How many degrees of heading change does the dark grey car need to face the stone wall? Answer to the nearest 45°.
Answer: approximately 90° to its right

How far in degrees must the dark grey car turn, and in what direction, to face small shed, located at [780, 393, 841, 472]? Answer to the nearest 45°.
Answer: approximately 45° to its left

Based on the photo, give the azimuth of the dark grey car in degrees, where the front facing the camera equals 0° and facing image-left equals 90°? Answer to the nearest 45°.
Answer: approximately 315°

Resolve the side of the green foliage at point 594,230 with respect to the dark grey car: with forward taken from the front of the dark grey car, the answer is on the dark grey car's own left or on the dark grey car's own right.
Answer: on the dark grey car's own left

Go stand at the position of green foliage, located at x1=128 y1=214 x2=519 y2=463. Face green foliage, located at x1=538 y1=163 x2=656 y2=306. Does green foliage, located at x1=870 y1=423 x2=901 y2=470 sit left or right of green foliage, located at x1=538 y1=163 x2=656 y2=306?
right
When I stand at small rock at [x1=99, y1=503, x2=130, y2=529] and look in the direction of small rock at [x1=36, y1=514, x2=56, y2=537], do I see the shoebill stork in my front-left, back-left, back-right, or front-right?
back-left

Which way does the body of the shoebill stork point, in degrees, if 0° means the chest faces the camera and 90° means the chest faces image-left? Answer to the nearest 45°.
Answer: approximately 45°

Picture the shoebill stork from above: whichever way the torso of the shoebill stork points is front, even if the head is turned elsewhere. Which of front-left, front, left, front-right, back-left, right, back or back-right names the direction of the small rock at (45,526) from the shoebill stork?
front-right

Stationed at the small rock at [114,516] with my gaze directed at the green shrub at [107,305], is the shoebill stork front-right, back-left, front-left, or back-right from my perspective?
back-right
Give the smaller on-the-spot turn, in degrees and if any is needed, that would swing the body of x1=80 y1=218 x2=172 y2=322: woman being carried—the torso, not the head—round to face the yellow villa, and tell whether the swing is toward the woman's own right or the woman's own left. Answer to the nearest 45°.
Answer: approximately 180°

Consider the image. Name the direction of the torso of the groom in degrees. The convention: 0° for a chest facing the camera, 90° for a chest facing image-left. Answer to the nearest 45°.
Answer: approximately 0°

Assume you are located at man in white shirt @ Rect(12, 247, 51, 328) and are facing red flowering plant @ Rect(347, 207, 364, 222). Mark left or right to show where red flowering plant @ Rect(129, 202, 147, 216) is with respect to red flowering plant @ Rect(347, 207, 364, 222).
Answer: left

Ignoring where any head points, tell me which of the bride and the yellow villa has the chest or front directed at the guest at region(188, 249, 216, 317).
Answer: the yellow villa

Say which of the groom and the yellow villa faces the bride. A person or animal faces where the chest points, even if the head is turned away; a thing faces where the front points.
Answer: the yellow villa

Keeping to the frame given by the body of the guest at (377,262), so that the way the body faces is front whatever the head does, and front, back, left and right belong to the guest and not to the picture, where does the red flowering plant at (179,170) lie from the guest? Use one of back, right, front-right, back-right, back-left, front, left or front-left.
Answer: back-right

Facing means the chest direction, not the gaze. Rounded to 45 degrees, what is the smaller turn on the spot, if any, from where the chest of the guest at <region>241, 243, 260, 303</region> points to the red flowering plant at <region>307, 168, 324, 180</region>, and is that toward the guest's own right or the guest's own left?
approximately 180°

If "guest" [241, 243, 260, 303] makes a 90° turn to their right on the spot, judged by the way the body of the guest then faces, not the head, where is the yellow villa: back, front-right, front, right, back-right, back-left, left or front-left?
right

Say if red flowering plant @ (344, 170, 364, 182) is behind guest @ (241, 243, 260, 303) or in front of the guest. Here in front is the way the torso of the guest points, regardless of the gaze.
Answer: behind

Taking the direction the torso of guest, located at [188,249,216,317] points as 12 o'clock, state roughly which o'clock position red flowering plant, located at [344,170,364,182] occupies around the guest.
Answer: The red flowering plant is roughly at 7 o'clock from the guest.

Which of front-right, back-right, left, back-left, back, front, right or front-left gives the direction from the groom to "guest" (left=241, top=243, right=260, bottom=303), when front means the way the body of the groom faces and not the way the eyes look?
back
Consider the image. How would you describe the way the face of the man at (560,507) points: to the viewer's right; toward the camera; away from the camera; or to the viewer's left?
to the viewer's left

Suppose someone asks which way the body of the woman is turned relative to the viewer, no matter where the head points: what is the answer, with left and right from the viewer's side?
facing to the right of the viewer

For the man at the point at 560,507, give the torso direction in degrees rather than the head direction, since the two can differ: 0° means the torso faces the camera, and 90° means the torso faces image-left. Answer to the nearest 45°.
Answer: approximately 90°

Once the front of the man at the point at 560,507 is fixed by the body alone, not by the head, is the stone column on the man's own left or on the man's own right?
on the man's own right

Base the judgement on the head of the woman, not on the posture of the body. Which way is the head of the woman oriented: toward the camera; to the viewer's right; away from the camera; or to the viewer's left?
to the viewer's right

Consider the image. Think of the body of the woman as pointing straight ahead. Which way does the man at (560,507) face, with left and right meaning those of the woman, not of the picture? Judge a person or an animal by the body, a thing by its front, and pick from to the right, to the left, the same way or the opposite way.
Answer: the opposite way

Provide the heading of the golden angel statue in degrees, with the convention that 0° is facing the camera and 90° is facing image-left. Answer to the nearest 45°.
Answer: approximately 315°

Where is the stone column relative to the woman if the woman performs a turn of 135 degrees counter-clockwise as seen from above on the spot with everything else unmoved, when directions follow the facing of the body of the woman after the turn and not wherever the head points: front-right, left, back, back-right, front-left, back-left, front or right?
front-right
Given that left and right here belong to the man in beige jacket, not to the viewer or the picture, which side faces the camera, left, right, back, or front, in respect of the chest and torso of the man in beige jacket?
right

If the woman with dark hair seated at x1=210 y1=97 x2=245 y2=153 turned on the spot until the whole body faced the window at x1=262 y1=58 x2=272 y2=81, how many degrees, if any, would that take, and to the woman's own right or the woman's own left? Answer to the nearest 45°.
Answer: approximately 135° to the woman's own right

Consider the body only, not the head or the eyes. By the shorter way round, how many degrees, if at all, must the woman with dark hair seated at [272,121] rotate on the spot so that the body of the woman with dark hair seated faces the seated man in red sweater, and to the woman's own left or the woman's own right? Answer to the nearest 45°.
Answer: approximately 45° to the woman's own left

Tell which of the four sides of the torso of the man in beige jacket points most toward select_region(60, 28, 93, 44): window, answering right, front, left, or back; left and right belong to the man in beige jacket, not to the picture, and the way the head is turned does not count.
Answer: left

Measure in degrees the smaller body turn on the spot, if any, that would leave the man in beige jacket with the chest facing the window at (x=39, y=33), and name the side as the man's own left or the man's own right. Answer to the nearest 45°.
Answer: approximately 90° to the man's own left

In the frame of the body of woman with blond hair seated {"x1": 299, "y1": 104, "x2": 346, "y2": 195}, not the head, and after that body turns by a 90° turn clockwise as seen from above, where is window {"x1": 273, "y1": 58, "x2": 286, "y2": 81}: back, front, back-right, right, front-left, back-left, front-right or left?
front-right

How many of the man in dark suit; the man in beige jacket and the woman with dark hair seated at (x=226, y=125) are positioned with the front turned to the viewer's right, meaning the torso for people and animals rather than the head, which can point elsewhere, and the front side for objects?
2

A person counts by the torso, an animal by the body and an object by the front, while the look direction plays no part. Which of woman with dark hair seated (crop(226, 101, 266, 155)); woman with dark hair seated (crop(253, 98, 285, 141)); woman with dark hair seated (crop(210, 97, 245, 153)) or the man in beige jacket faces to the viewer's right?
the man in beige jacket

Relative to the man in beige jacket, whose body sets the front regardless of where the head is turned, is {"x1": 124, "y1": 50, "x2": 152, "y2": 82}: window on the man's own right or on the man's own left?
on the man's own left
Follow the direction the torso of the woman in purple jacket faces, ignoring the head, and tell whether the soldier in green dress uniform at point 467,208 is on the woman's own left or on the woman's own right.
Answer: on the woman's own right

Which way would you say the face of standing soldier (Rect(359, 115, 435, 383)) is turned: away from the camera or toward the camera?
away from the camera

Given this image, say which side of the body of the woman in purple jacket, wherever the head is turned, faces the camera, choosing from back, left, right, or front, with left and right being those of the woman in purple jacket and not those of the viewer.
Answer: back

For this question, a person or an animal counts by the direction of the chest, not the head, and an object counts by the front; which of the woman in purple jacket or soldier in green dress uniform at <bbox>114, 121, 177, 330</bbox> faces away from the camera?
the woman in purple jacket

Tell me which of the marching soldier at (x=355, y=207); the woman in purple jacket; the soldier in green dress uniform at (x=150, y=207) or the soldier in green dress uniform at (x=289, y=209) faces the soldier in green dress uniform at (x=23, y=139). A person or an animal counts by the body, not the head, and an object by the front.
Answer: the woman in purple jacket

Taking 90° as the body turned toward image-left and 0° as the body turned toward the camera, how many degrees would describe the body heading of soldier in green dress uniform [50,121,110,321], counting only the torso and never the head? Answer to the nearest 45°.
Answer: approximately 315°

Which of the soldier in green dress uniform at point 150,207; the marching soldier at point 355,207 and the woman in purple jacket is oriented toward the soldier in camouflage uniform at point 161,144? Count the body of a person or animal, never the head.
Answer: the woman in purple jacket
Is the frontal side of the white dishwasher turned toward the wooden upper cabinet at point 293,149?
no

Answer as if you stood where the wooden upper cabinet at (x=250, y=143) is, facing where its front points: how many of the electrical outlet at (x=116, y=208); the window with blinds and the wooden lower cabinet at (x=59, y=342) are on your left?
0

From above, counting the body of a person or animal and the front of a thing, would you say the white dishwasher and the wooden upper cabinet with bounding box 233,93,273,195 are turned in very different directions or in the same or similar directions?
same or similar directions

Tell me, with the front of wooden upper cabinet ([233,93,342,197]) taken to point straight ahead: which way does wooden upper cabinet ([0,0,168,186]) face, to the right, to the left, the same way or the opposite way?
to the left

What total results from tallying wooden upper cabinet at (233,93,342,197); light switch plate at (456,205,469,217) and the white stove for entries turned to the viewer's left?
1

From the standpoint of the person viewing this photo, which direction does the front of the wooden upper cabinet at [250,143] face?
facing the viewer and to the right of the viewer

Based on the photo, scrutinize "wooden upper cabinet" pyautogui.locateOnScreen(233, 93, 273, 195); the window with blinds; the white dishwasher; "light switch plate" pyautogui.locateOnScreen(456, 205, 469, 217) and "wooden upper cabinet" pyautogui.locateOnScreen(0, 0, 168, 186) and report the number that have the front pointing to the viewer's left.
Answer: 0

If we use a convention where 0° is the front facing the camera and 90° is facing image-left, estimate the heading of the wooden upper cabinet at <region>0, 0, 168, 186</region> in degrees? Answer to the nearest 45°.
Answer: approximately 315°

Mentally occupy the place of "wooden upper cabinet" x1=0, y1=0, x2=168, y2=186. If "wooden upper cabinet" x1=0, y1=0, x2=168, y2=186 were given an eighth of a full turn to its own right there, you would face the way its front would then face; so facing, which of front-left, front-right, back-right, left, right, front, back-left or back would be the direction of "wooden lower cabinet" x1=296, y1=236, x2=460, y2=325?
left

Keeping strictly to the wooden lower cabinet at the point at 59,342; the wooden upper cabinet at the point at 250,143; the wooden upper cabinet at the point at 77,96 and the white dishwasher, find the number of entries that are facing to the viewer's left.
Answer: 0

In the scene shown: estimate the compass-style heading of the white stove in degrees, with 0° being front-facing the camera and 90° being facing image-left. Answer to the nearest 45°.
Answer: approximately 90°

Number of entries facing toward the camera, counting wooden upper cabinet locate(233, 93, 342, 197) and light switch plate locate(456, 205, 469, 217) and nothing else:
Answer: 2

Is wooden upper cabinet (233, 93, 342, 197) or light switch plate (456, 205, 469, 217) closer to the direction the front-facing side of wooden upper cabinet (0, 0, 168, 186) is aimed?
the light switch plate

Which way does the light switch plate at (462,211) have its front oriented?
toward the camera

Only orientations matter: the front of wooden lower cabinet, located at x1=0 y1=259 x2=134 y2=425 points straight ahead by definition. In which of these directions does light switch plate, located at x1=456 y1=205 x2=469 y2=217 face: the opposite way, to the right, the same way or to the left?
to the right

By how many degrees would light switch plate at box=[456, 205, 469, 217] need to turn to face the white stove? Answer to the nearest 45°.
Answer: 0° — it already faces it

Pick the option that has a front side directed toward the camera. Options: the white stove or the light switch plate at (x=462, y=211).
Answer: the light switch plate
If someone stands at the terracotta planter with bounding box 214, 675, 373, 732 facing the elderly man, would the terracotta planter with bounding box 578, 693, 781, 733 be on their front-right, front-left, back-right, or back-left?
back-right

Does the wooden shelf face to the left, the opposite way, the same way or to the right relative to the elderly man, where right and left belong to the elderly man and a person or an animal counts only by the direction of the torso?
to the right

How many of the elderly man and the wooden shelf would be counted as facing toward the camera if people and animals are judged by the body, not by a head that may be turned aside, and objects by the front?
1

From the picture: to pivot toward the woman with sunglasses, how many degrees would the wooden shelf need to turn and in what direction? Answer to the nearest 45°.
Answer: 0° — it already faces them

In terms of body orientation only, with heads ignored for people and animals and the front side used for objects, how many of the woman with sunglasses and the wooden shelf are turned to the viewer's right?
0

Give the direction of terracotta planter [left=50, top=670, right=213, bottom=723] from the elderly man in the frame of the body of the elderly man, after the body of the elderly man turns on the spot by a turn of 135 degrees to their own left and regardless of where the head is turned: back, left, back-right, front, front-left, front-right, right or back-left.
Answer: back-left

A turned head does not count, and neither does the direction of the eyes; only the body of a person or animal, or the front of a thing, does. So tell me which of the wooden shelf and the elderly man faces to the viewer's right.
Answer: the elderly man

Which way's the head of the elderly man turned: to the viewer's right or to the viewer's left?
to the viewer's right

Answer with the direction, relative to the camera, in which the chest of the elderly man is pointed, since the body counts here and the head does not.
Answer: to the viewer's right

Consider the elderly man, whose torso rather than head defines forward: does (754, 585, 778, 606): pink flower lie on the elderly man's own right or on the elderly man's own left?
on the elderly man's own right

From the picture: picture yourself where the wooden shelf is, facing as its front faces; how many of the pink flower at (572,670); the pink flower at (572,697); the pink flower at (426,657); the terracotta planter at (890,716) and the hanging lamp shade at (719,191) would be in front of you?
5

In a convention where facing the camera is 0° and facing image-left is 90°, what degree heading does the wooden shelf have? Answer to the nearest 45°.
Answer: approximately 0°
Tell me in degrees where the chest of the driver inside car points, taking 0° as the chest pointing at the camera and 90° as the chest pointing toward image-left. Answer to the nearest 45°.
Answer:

• Directions for this task
Reproduce the lines of the entries above exactly, but only from the line containing "In terms of" through the final line.

• Response to the exercise
In terms of body orientation only, with heads ignored for people and animals and the front side used for objects, how many of the woman with sunglasses and the wooden shelf are turned to the viewer's right?
0

Give the direction of terracotta planter [left=50, top=670, right=213, bottom=723] from the elderly man in the frame of the body of the elderly man, after the body of the elderly man turns on the spot by a turn of 135 degrees to their own left and regardless of where the head is turned: back, left, back-right, front, front-left, front-right, right or back-left.
Answer: back-left

A turned head does not count, and neither does the direction of the eyes; only the body of a person or animal, or the front of a thing, does. So tell me which of the wooden shelf and the elderly man faces to the viewer's right.
Answer: the elderly man

Which way's the head of the elderly man turned: to the viewer's right or to the viewer's left?
to the viewer's right

Answer with the direction, relative to the camera, in which the chest of the elderly man is pointed, since the body counts here and the head does not.
Answer: to the viewer's right

Consider the elderly man, whose torso rather than head defines forward: does (754, 585, 778, 606): pink flower lie on the elderly man's own right or on the elderly man's own left?
on the elderly man's own right

From the picture: picture yourself where the wooden shelf is, facing as its front faces; how many of the pink flower at (572,670); the pink flower at (572,697); the pink flower at (426,657); the terracotta planter at (890,716) and the hanging lamp shade at (719,191) would be in front of you?
5

In a convention where facing the camera is 0° and facing image-left is 90°, what degree heading does the wooden shelf have? Answer to the nearest 45°.
Answer: approximately 0°
Tell me in degrees where the chest of the driver inside car points, taking 0° as the chest pointing at the camera and 90° as the chest pointing toward image-left. Answer to the nearest 45°.
Answer:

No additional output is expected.